Saturday, August 15, 2015

500 (2015 #57). The Gift of the Magi, and Other [Short] Stories

by O. Henry

I had planned to read my personal copy of a collection of O. Henry's short stories for the Hood County Library adult summer reading challenge (the Dover Thrift Edition with the word "Short" added to the title, pictured above right).  It had two of my old familiar favorites in it, the famous "The Gift of the Magi" of the title, and the equally (I thought) famous and funny "The Ransom of Red Chief," plus 14 other tales I hadn't read before.

I've been trying, when possible, to choose books for the challenge that the Hood County Library owns.  They do have a collection of O. Henry's short stories, the one pictured above left.  It had 29 tales, but only five overlapped (and surprisingly, one of those was not "The Ransom of Red Chief."  I decided to read both books, 40 short stories in all.

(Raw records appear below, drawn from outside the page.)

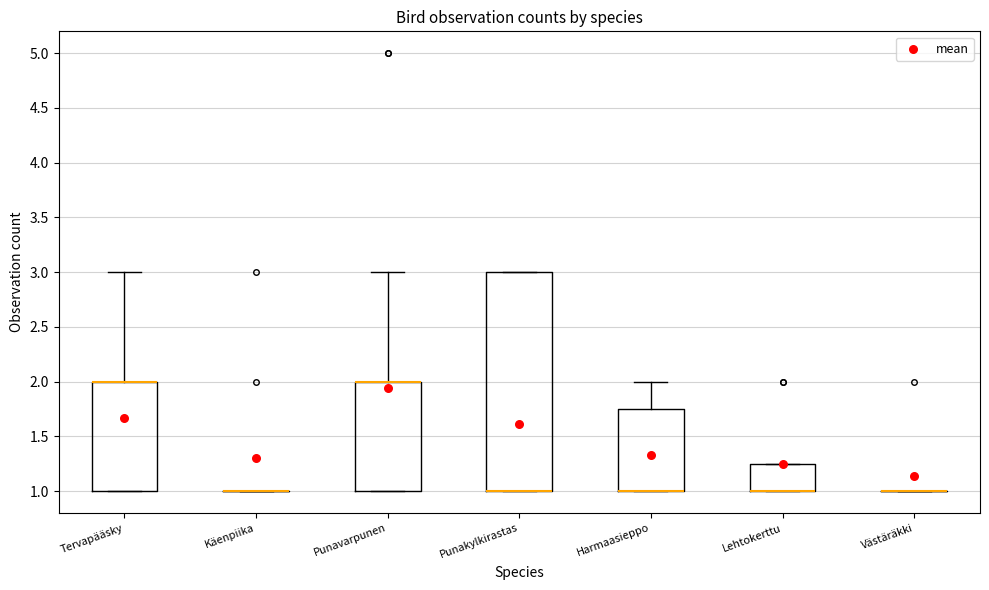

Reading left to right, transcribe this box plot: for each box, give where its median line is, the range the box spans, and where its two whiskers end, as read against the y-axis. The values are not printed on the chart, so give them approximately, as read against the axis.

Tervapääsky: median 2.00 (drawn on the box's upper edge), box 1.00 to 2.00, whiskers 1.00 to 3.00
Käenpiika: box collapsed to a line at 1.00, whiskers 1.00 to 1.00
Punavarpunen: median 2.00 (drawn on the box's upper edge), box 1.00 to 2.00, whiskers 1.00 to 3.00
Punakylkirastas: median 1.00 (drawn on the box's lower edge), box 1.00 to 3.00, whiskers 1.00 to 3.00
Harmaasieppo: median 1.00 (drawn on the box's lower edge), box 1.00 to 1.75, whiskers 1.00 to 2.00
Lehtokerttu: median 1.00 (drawn on the box's lower edge), box 1.00 to 1.25, whiskers 1.00 to 1.25
Västäräkki: box collapsed to a line at 1.00, whiskers 1.00 to 1.00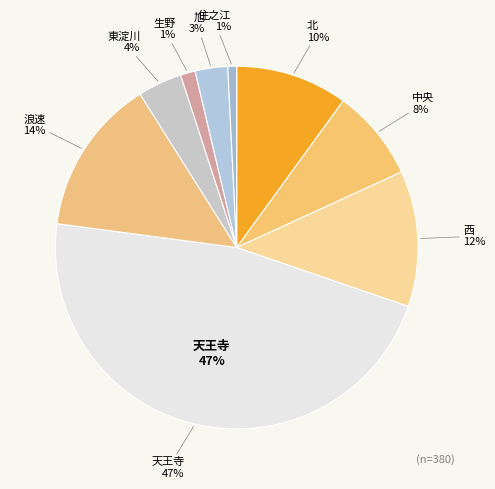

To the nearest percent, what is the combined percentage of 浪速 and 中央?

22%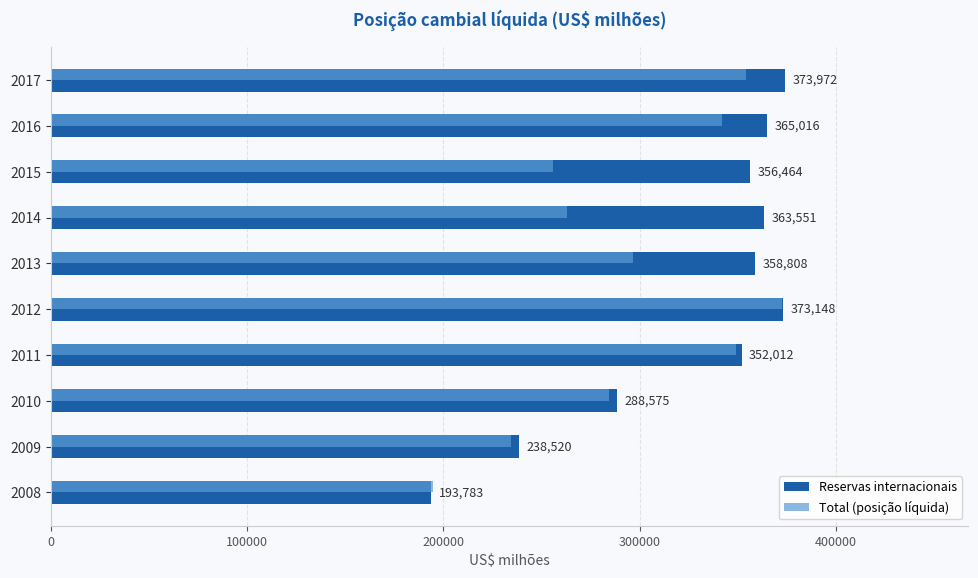

What value does the Total (posição líquida) series have at 2017?

354016.5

O. Henry (aka William Sidney Porter) is known for endings with a twist, and these did not disappoint.  Many are funny, but a few are serious.  Most of the stories are set in New York City, where the author spent the last eight years (1902-1910) of his too-short life.  My favorite stories are the ones set in Texas, where he lived from 1882 (when he was 20) to 1897, starting at a sheep ranch in South Texas, and eventually moving to Austin (where he worked as a pharmacist, then as a draftsman for the state's General Land Office, and finally as a bank teller for the First National Bank) and then Houston (where he wrote for the Houston Post newspaper).

The Texas-set stories in these books include "The Enchanted Kiss," set in San Antonio; "The Lonesome Road," which mentions Aransas Pass and the Nueces River in south Texas; and "The Pimienta Pancakes" (in the Dover edition only), which mentions the Frio and Nueces rivers and San Miguel Creek, all of which join up around Choke Canyon Reservoir near Three Rivers in South Texas.

Other stories I particularly enjoyed were "The Third Ingredient,"  "The Furnished Room," and the long but satisfying "The Roads of Destiny," all in the longer book.  However, the Dover edition (besides having "The Ransom of Red Chief") provided the name and date of the collection the story was first published in, which at least gave me a relative idea of when it was written.

© Amanda Pape - 2015

[The longer book was borrowed from and returned to the Hood County Library.  I already owned the shorter Dover Thrift Edition, and plan to keep it.]